Chicken and mushroom roulade

Chicken and mushroom roulade


150 people made this

About this recipe: This is a family favourite! Chicken breasts are pounded thin and then rolled up with a mushroom filling. For a beautiful presentation, slice thickly before serving.


Serves: 6 

  • 50g butter
  • 225g button mushrooms, chopped
  • 1/2 teaspoon salt
  • 1/4 teaspoon ground black pepper
  • 1/2 teaspoon ground nutmeg
  • 120g seasoned breadcrumbs, divided
  • 6 skinless, boneless chicken breast fillets, pounded thin
  • 2 tablespoons melted butter
  • 175ml double cream

Prep:15min  ›  Cook:30min  ›  Ready in:45min 

  1. Preheat oven to 180 C / Gas 4.
  2. To Make Mushroom Filling: Melt 50g butter in a small frying pan over medium heat.
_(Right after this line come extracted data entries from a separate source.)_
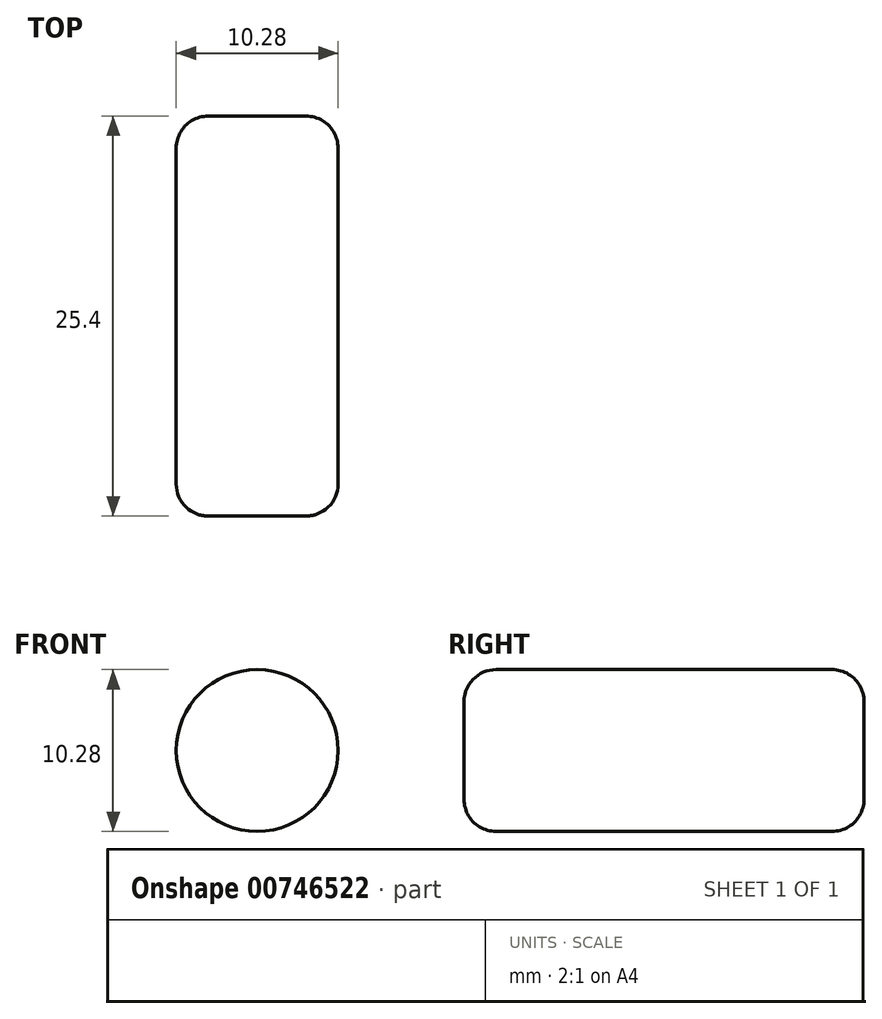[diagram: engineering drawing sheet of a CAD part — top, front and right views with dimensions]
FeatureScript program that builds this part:
annotation { "Feature Type Name" : "Feature", "Feature Type Description" : "" }
export const myFeature = defineFeature(function(context is Context, id is Id, definition is map)
    precondition{}
    {
        {
            var Q0;
            Q0=qCreatedBy(makeId("Front.planeOp"),FACE);
            var sketch = newSketch(context, id + "F0", { "sketchPlane" : qUnion([Q0])});
            skCircle(sketch, "E0", {"center": v(-21.67, 17.6) * mm, "radius": 5.14 * mm});
            skSolve(sketch);
        }
        {
            var Q0;
            Q0=makeQuery(id+"F0.imprint","IMPRINT",FACE,{"disambiguationData":[TD([[makeQuery(id+"F0.imprint","IMPRINT",EDGE,{"derivedFrom":sQuery(id+"F0.wireOp",EDGE,"E0")}),1.0]])]});
            extrude(context, id + "F1", {"entities" : qUnion([Q0]), "depth" : 25.4 * mm, "offsetDistance" : 25.4 * mm});
        }
        {
            var Q0;
            Q0=makeQuery(id+"F1.opExtrude","CAP_EDGE",EDGE,{"disambiguationData":[OSD([sQuery(id+"F0.wireOp",EDGE,"E0")])],"isStart":true});
            var Q1;
            Q1=makeQuery(id+"F1.opExtrude","CAP_EDGE",EDGE,{"disambiguationData":[OSD([sQuery(id+"F0.wireOp",EDGE,"E0")])],"isStart":false});
            fillet(context, id + "F2", {"entities" : qUnion([Q0, Q1]), "radius" : 2.03 * mm, "tangentPropagation" : true, "allowEdgeOverflow" : false});
        }
    });
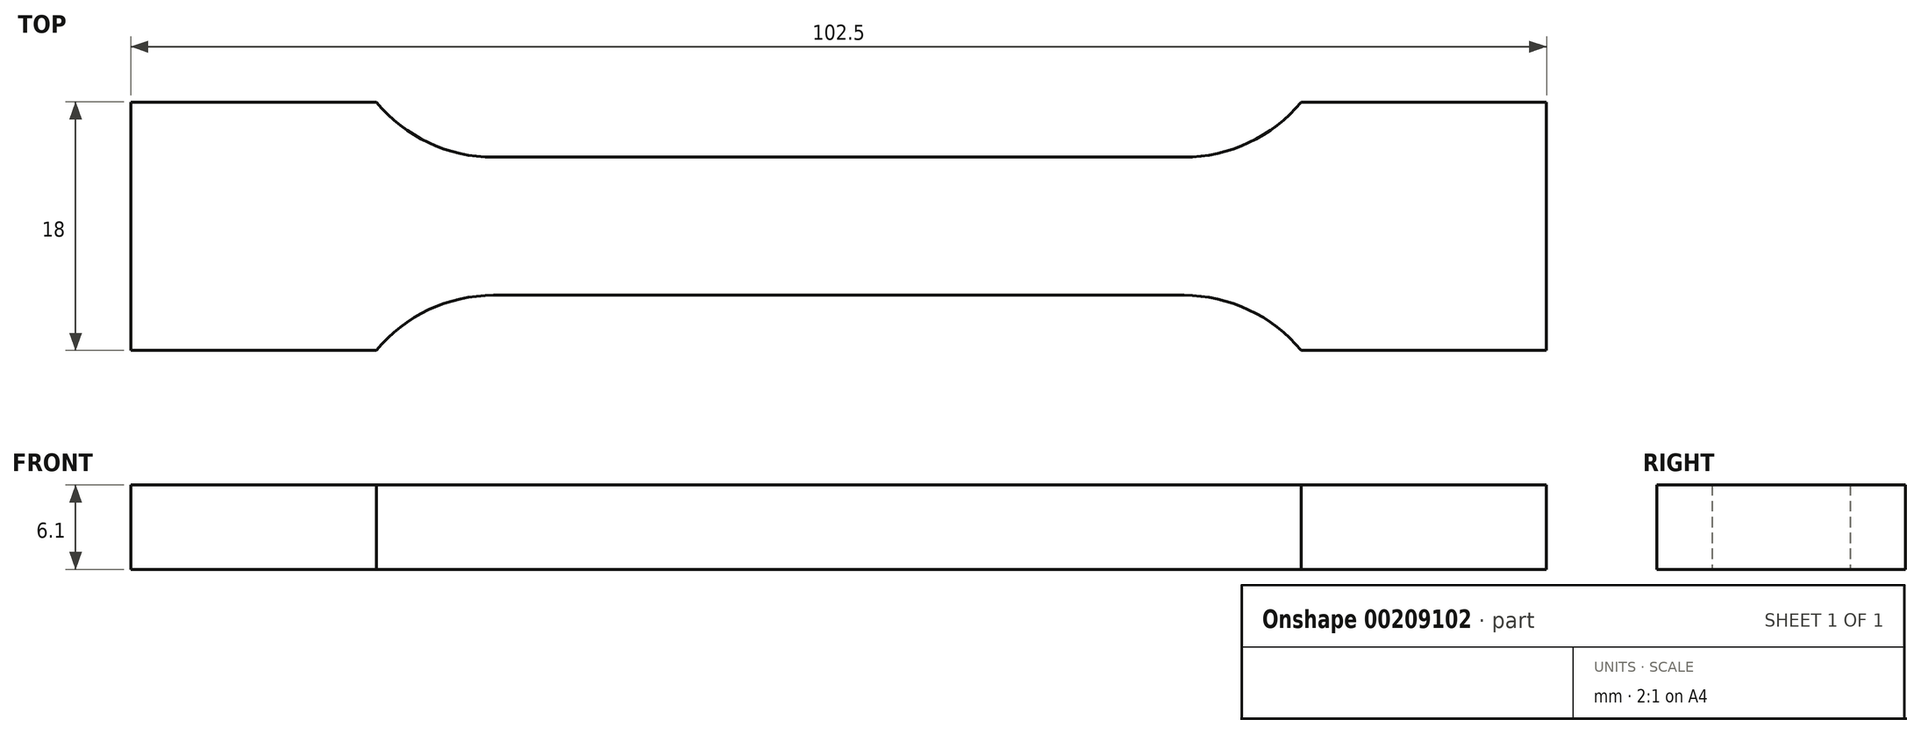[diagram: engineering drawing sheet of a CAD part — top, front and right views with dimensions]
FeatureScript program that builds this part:
annotation { "Feature Type Name" : "Feature", "Feature Type Description" : "" }
export const myFeature = defineFeature(function(context is Context, id is Id, definition is map)
    precondition{}
    {
        {
            var Q0;
            Q0=qCreatedBy(makeId("Top.planeOp"),FACE);
            var sketch = newSketch(context, id + "F0", { "sketchPlane" : qUnion([Q0])});
            skPoint(sketch, "E0.MirrorP", {"position": v(-20.12, 23.85) * mm});
            skArc(sketch, "E1.MirrorCS", {"start": v(4.88, 28.85) * mm, "mid": v(9.57, 29.9) * mm, "end": v(13.36, 32.85) * mm});
            skLineSegment(sketch, "E2.MirrorCS", {"start": v(-71.37, 14.85) * mm, "end": v(-53.6, 14.85) * mm});
            skLineSegment(sketch, "E3.MirrorCS", {"start": v(4.88, 18.85) * mm, "end": v(-45.12, 18.85) * mm});
            skLineSegment(sketch, "E4.MirrorCS", {"start": v(-71.37, 32.85) * mm, "end": v(-71.37, 14.85) * mm});
            skLineSegment(sketch, "E5.MirrorCS", {"start": v(31.13, 32.85) * mm, "end": v(31.13, 14.85) * mm});
            skArc(sketch, "E6.MirrorCS", {"start": v(-45.12, 28.85) * mm, "mid": v(-49.81, 29.9) * mm, "end": v(-53.6, 32.85) * mm});
            skLineSegment(sketch, "E7.MirrorCS", {"start": v(13.36, 14.85) * mm, "end": v(31.13, 14.85) * mm});
            skLineSegment(sketch, "E8.MirrorCS", {"start": v(4.88, 28.85) * mm, "end": v(-45.12, 28.85) * mm});
            skLineSegment(sketch, "E9.MirrorCS", {"start": v(-71.37, 32.85) * mm, "end": v(-53.6, 32.85) * mm});
            skLineSegment(sketch, "E10.MirrorCS", {"start": v(13.36, 32.85) * mm, "end": v(31.13, 32.85) * mm});
            skArc(sketch, "E11.MirrorCS", {"start": v(-45.12, 18.85) * mm, "mid": v(-49.81, 17.8) * mm, "end": v(-53.6, 14.85) * mm});
            skArc(sketch, "E12.MirrorCS", {"start": v(4.88, 18.85) * mm, "mid": v(9.57, 17.8) * mm, "end": v(13.36, 14.85) * mm});
            skSolve(sketch);
        }
        {
            var Q0;
            Q0=makeQuery(id+"F0.imprint","IMPRINT",FACE,{"disambiguationData":[TD([[makeQuery(id+"F0.imprint","IMPRINT",EDGE,{"derivedFrom":sQuery(id+"F0.wireOp",EDGE,"E1.MirrorCS")}),-1.0]])]});
            extrude(context, id + "F1", {"entities" : qUnion([Q0]), "depth" : 6.1 * mm, "symmetric" : true});
        }
    });
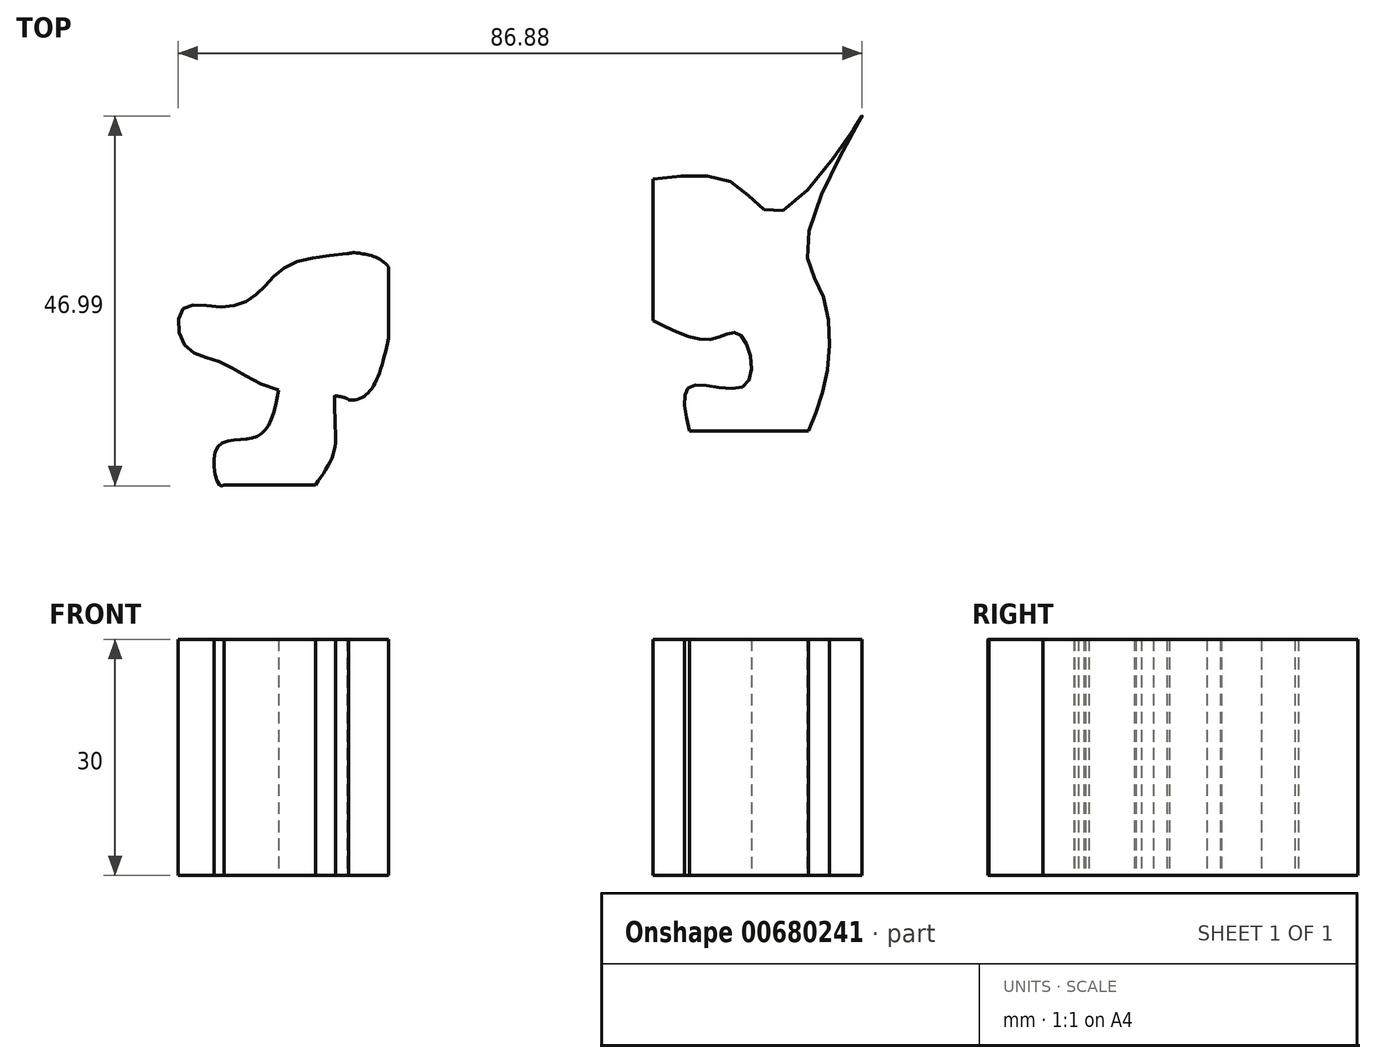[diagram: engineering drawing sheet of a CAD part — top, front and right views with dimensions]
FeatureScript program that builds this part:
annotation { "Feature Type Name" : "Feature", "Feature Type Description" : "" }
export const myFeature = defineFeature(function(context is Context, id is Id, definition is map)
    precondition{}
    {
        {
            var Q0;
            Q0=qCreatedBy(makeId("Top.planeOp"),FACE);
            var sketch = newSketch(context, id + "F0", { "sketchPlane" : qUnion([Q0])});
            skLineSegment(sketch, "E0.bottom", {"start": v(-44.57, 38.75) * mm, "end": v(-14.57, 38.75) * mm, "construction": true});
            skLineSegment(sketch, "E0.top", {"start": v(-44.57, -1.25) * mm, "end": v(-14.57, -1.25) * mm, "construction": true});
            skLineSegment(sketch, "E0.left", {"start": v(-44.57, 38.75) * mm, "end": v(-44.57, -1.25) * mm, "construction": true});
            skLineSegment(sketch, "E0.right", {"start": v(-14.57, 38.75) * mm, "end": v(-14.57, -1.25) * mm, "construction": true});
            skLineSegment(sketch, "E1", {"start": v(-16.33, 30.75) * mm, "end": v(-16.33, 12.75) * mm});
            skFitSpline(sketch, "E2", {"points": [v(-16.33, 30.75) * mm, v(-19.62, 32.47) * mm, v(-21.55, 32.47) * mm, v(-23.67, 30.75) * mm, v(-24.83, 26.28) * mm, v(-26, 21.06) * mm, v(-25.6, 16.43) * mm, v(-21.35, 13.91) * mm, v(-18.65, 15.07) * mm, v(-16.33, 21.75) * mm, v(-16.33, 30.75) * mm]});
            skFitSpline(sketch, "E3", {"points": [v(-21.55, 32.47) * mm, v(-29.47, 30.75) * mm, v(-33.14, 27.25) * mm, v(-37.59, 25.7) * mm, v(-42.42, 25.5) * mm, v(-42.23, 20.87) * mm, v(-37.78, 18.75) * mm, v(-30.24, 15.16) * mm, v(-21.35, 13.91) * mm, v(-21.35, 12.37) * mm], "startDerivative": vector(-65.98, -5.8) * mm, "endDerivative": vector(-10.4, -30.04) * mm});
            skLineSegment(sketch, "E4", {"start": v(-40.1, 15.16) * mm, "end": v(-40.1, 3.1) * mm});
            skFitSpline(sketch, "E5", {"points": [v(-30.24, 15.16) * mm, v(-31.98, 10.05) * mm, v(-34.69, 8.89) * mm, v(-38.17, 7.73) * mm, v(-37.78, 3.1) * mm, v(-37.2, 3.1) * mm], "startDerivative": vector(-4.89, -23.17) * mm, "endDerivative": vector(6.77, 3.32) * mm});
            skLineSegment(sketch, "E6", {"start": v(-37.2, 3.1) * mm, "end": v(-25.6, 3.1) * mm});
            skFitSpline(sketch, "E7", {"points": [v(-25.6, 3.1) * mm, v(-23.29, 7.15) * mm, v(-23.1, 10.63) * mm, v(-23.16, 14.43) * mm], "startDerivative": vector(8, 11.28) * mm, "endDerivative": vector(-0.06, 11.8) * mm});
            skSolve(sketch);
        }
        {
            var Q0;
            Q0=qCreatedBy(makeId("Top.planeOp"),FACE);
            var sketch = newSketch(context, id + "F1", { "sketchPlane" : qUnion([Q0])});
            skLineSegment(sketch, "E8.bottom", {"start": v(13.84, 9.95) * mm, "end": v(43.84, 9.95) * mm, "construction": true});
            skLineSegment(sketch, "E8.top", {"start": v(13.84, 49.95) * mm, "end": v(43.84, 49.95) * mm, "construction": true});
            skLineSegment(sketch, "E8.left", {"start": v(13.84, 9.95) * mm, "end": v(13.84, 49.95) * mm, "construction": true});
            skLineSegment(sketch, "E8.right", {"start": v(43.84, 9.95) * mm, "end": v(43.84, 49.95) * mm, "construction": true});
            skLineSegment(sketch, "E9", {"start": v(17.3, 41.96) * mm, "end": v(17.3, 23.96) * mm});
            skFitSpline(sketch, "E10", {"points": [v(17.3, 23.96) * mm, v(24.83, 21.64) * mm, v(28.31, 22.22) * mm, v(29.08, 15.85) * mm, v(22.13, 15.65) * mm, v(21.93, 9.95) * mm], "startDerivative": vector(35.54, -17.69) * mm, "endDerivative": vector(9.2, -39.38) * mm});
            skLineSegment(sketch, "E11", {"start": v(21.93, 9.95) * mm, "end": v(37, 9.95) * mm});
            skFitSpline(sketch, "E12", {"points": [v(37, 9.95) * mm, v(39.33, 17) * mm, v(38.94, 26.86) * mm, v(37, 34.98) * mm, v(43.84, 49.95) * mm, v(33.53, 37.88) * mm, v(27.92, 41.16) * mm, v(17.3, 41.96) * mm], "startDerivative": vector(22.65, 53.8) * mm, "endDerivative": vector(-83.1, -10.19) * mm});
            skLineSegment(sketch, "E13", {"start": v(51.5, 22.22) * mm, "end": v(51.5, 9.95) * mm});
            skSolve(sketch);
        }
        {
            var Q0;
            Q0=makeQuery(id+"F1.imprint","IMPRINT",FACE,{"disambiguationData":[TD([[makeQuery(id+"F1.imprint","IMPRINT",EDGE,{"derivedFrom":sQuery(id+"F1.wireOp",EDGE,"E9")}),1.0]])]});
            extrude(context, id + "F2", {"entities" : qUnion([Q0]), "depth" : 30 * mm, "offsetDistance" : 25 * mm});
        }
        {
            var Q0;
            {var subQ0=sQuery(id+"F0.wireOp",EDGE,"E3");var subQ1=sQuery(id+"F0.wireOp",EDGE,"E2");var subQ2=makeQuery(id+"F0.imprint","INTERSECT",VERTEX,{"disambiguationData":[OD(0.0)],"derivedFrom":[subQ1,subQ0]});Q0=makeQuery(id+"F0.imprint","IMPRINT",FACE,{"disambiguationData":[TD([[makeQuery(id+"F0.imprint","IMPRINT",EDGE,{"disambiguationData":[TD([[subQ2,-1.0]])],"derivedFrom":subQ0}),1.0]])]});}
            var Q1;
            {var subQ0=sQuery(id+"F0.wireOp",EDGE,"E2");var subQ1=sQuery(id+"F0.wireOp",EDGE,"E1");var subQ7=makeQuery(id+"F0.imprint","INTERSECT",VERTEX,{"disambiguationData":[OD(0.0)],"derivedFrom":[subQ1,subQ0]});Q1=makeQuery(id+"F0.imprint","IMPRINT",FACE,{"disambiguationData":[TD([[makeQuery(id+"F0.imprint","IMPRINT",EDGE,{"disambiguationData":[TD([[subQ7,-1.0]])],"derivedFrom":subQ1}),-1.0]])]});}
            var Q2;
            {var subQ0=sQuery(id+"F0.wireOp",EDGE,"E5");Q2=makeQuery(id+"F0.imprint","IMPRINT",FACE,{"disambiguationData":[TD([[makeQuery(id+"F0.imprint","IMPRINT",EDGE,{"derivedFrom":subQ0}),1.0]])]});}
            extrude(context, id + "F3", {"entities" : qUnion([Q0, Q1, Q2]), "depth" : 30 * mm, "offsetDistance" : 25 * mm});
        }
    });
Add mushrooms, salt and pepper and saute together, stirring, until mushrooms are dark. Remove frying pan from heat; stir in nutmeg and half of the breadcrumbs.
  3. Spoon mushroom mixture onto the end of each chicken breast, roll up and fasten with cocktail sticks. Place seam side down in a lightly greased 23x33cm or similar sized baking dish. Brush melted butter over breasts, then sprinkle with remaining breadcrumbs. Pour cream over all.
  4. Bake uncovered at 180 C / Gas 4 for 30 minutes or until chicken is cooked through and no longer pink.